Mayers made his comments in an interview with the Sunday Express at the Normandie Hotel, St Ann’s, after attending a media conference held by the COP political leader and former Central Bank governor Winston Dookeran.
He said ’the little bit of money that you have for capital expenditure’ should be directed into areas where ’you can have maximum benefit to the country’.
’We don’t need any tall buildings. Tall buildings don’t produce one cent of income. As a matter of fact, they drain you because you have to maintain it,’ Mayers said.
Last year, Finance Minister Karen Nunez-Tesheira had announced a budget of close to $50 billion for the 2008/2009 financial year, but this expenditure figure was adjusted downwards twice since then due to the international financial crisis.

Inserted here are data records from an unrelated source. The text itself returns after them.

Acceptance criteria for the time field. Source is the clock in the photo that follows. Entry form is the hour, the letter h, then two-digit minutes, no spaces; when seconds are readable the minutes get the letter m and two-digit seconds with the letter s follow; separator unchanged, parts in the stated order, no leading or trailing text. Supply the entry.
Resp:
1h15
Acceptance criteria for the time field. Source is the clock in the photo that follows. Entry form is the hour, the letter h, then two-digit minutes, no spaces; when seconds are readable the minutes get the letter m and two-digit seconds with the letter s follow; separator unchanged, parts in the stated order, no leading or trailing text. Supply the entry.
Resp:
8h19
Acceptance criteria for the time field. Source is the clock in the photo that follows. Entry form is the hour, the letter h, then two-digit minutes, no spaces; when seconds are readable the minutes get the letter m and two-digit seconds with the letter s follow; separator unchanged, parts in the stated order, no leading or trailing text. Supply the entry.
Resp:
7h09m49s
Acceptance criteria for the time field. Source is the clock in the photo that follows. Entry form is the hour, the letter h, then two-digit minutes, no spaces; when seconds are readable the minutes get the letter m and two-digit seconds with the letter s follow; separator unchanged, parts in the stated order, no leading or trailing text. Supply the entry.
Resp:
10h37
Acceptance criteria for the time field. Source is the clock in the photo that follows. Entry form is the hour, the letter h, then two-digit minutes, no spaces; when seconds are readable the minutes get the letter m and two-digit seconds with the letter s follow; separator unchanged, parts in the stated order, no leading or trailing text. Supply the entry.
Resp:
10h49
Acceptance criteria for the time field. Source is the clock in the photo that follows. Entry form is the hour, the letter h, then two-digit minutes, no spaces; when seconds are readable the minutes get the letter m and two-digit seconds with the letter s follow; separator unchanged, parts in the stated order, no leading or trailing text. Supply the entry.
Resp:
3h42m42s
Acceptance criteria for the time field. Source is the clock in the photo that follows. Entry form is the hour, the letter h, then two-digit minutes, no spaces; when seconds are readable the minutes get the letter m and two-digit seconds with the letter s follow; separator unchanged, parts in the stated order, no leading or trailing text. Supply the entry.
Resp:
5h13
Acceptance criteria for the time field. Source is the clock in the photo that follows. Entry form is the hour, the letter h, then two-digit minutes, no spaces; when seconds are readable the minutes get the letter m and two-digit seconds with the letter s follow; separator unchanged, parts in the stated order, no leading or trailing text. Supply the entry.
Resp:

Mayers was asked if a budget that is much less than the original $50 billion expenditure projected for the existing fiscal year would be ideal for the 2009/ 2010 Budget, ’That would be the ideal, but you have to understand that people have to live, so you have your fixed expenditure, your recurrent expenditure, your salaries to public servants and so on that has to continue.’
He added that the ’capital expenditure is where you have to look at’ since any projects such as tall buildings that do not bring in any income should be shelved and the money for them be rechannelled into ’non-energy areas’.
’Don’t put no more money into energy. Any energy projects like that come from foreign direct investment,’ Mayers said.